Leafing through the pages of its report and scanning the extensive online output, what is striking is which countries stand out as particularly repressive, and, occasionally, where unexpected progress has been made. Under the headline "Imprisonments jump worldwide, and Iran is the worst," CPJ recorded a 20 percent increase in the jailing of journalists, to the highest level since the mid-1990s. Much of that is attributable to the conflicts in the Middle East and North Africa, but Iran, with 42 journalists behind bars, ranks first. On the other hand, CPJ found that, for the first time since 1996, no Cuban journalists are in custody, a culmination of eight years of advocacy that led to the gradual release of 29 who had been arrested in a major crackdown in 2003. Another major survey was headlined: "For journalists, coverage of political unrest proves deadly." At least 43 journalists were killed worldwide in connection with their work in 2011, with seven deaths in Pakistan the largest number, followed by Libya and Iraq, with five each.

The extraordinary growth in 2011 of social media and the daring engagement of protesters who funnel the information they collected represents the distinctive factor in how journalism operated in the arenas of turbulence, where arrests and killings were often recorded. The CPJ report contains revealing photographs credited to Ed Ou of the New York Times/Redux, captioned with this summary of what was happening in Egypt exactly a year ago: "Young Egyptians played a leading role in documenting the revolution as it unfolded. Journalists and activists collected pictures, videos and voices from protestors in the streets and posted their material on social media sites such as Facebook and Twitter. Even when the Egyptian government switched off much of the Internet on January 28, media activists found innovative ways to get information out and stay connected with the world."

CPJ's findings reflect a profound shift toward reliance on Internet advocacy. "Blogging, video sharing and text messaging from cellphones now bring news from some of the most oppressive countries to the rest of the world," the annual survey concludes, "Yet the technology used to report the news has been matched in many ways by the tools used to suppress information." In Syria, for example, CPJ says, there is a practice that computer experts call "rubber-hose cryptanalysis," which means, bluntly, the use of force to extract critical data from activists, including passwords and log-in details.

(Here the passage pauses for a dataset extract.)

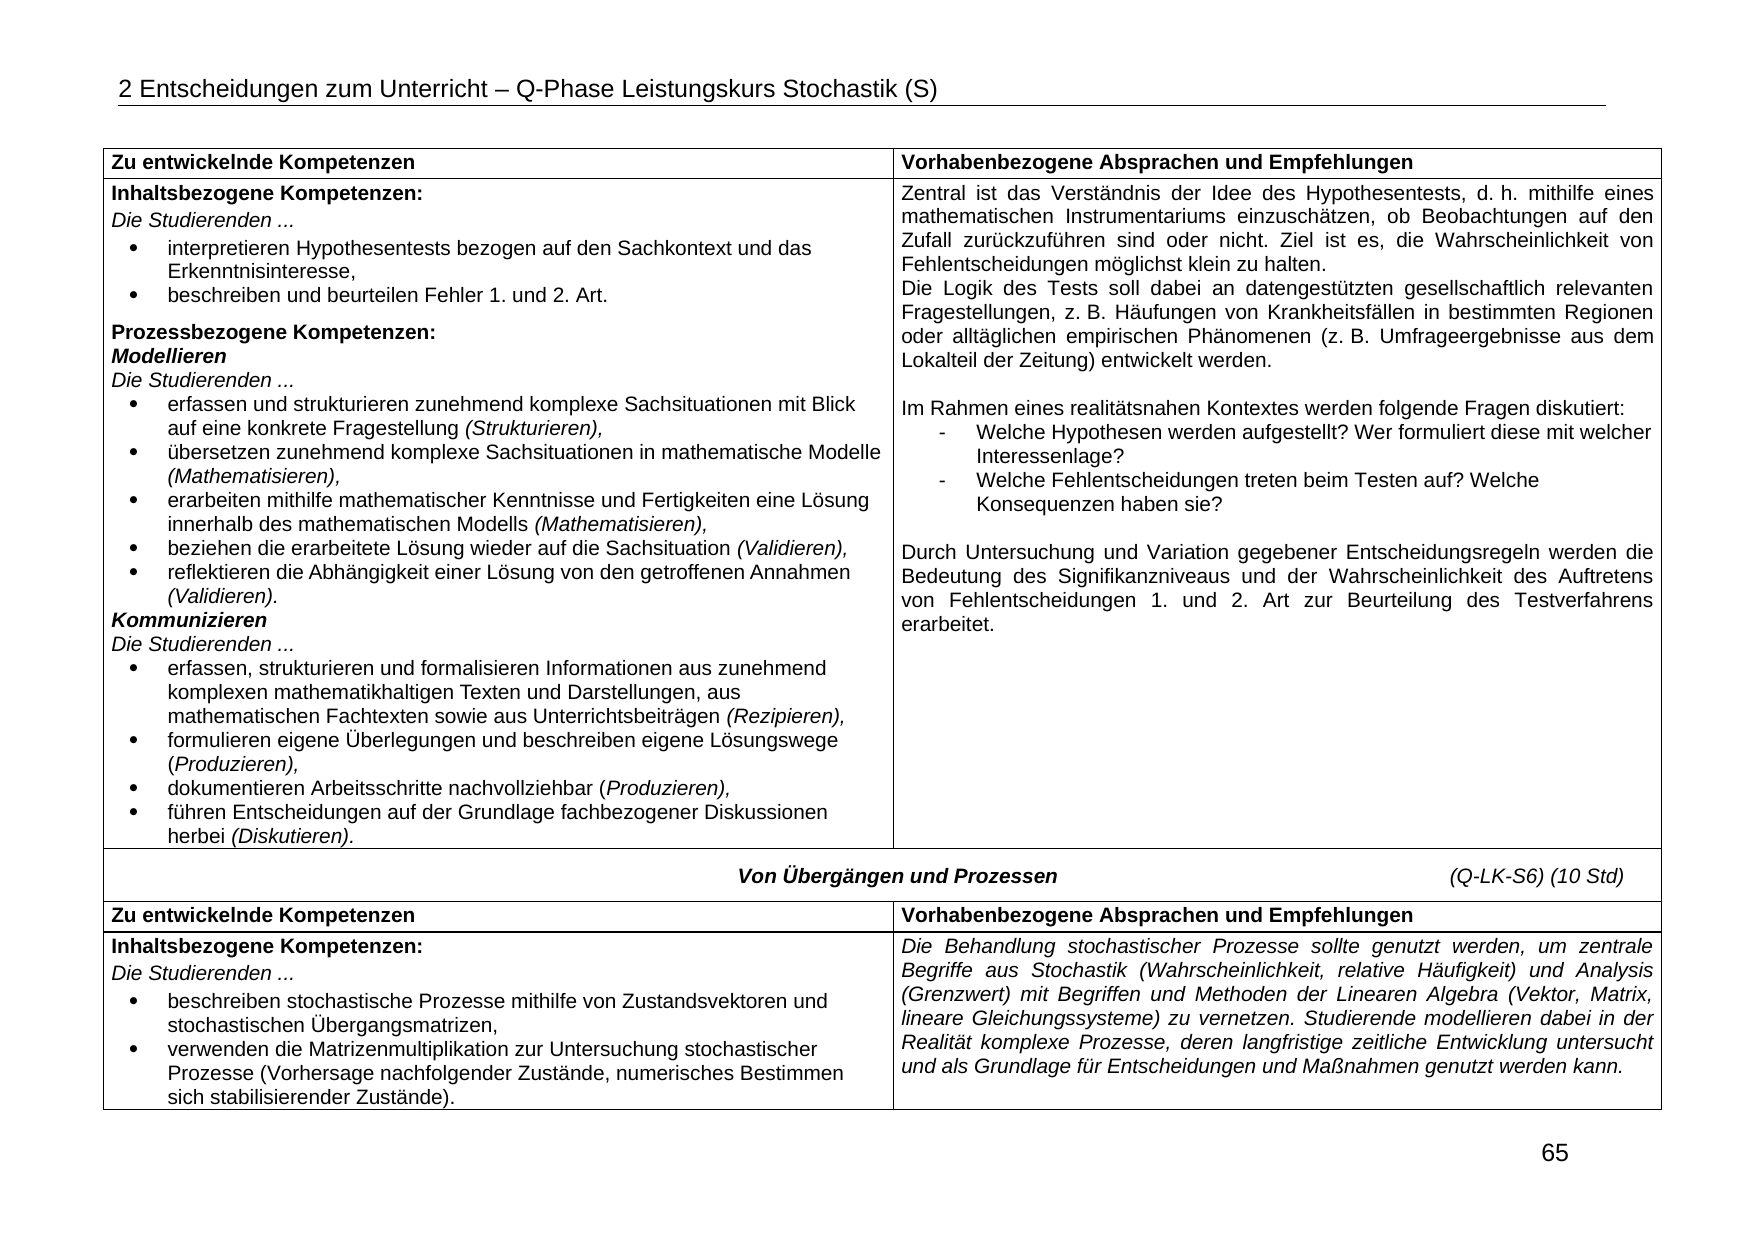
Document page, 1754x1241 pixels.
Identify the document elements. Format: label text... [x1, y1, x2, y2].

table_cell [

As 2012 unfolds, the likelihood is that the governments and regimes where civil strife continues will keep up the pressure on journalists, and social media will defy the attempts to suppress it. While Twitter has been a symbol of free expression, its management recently announced that it would, as the Wall Street Journal reported, remove messages if "the request to do so comes from 'an authorized entity' and would notify people whose tweets have been removed."

Twitter faces a storm of criticism if it holds to that position, but ultimately, the journalists and their sources among protestors and dissidents are likely to find ways around the restrictions. As Joel Simon wrote in the CPJ report, "journalism is a manifestation of a basic human urge to know and to communicate our knowledge to others. Such an essential impulse is impossible to fully repress."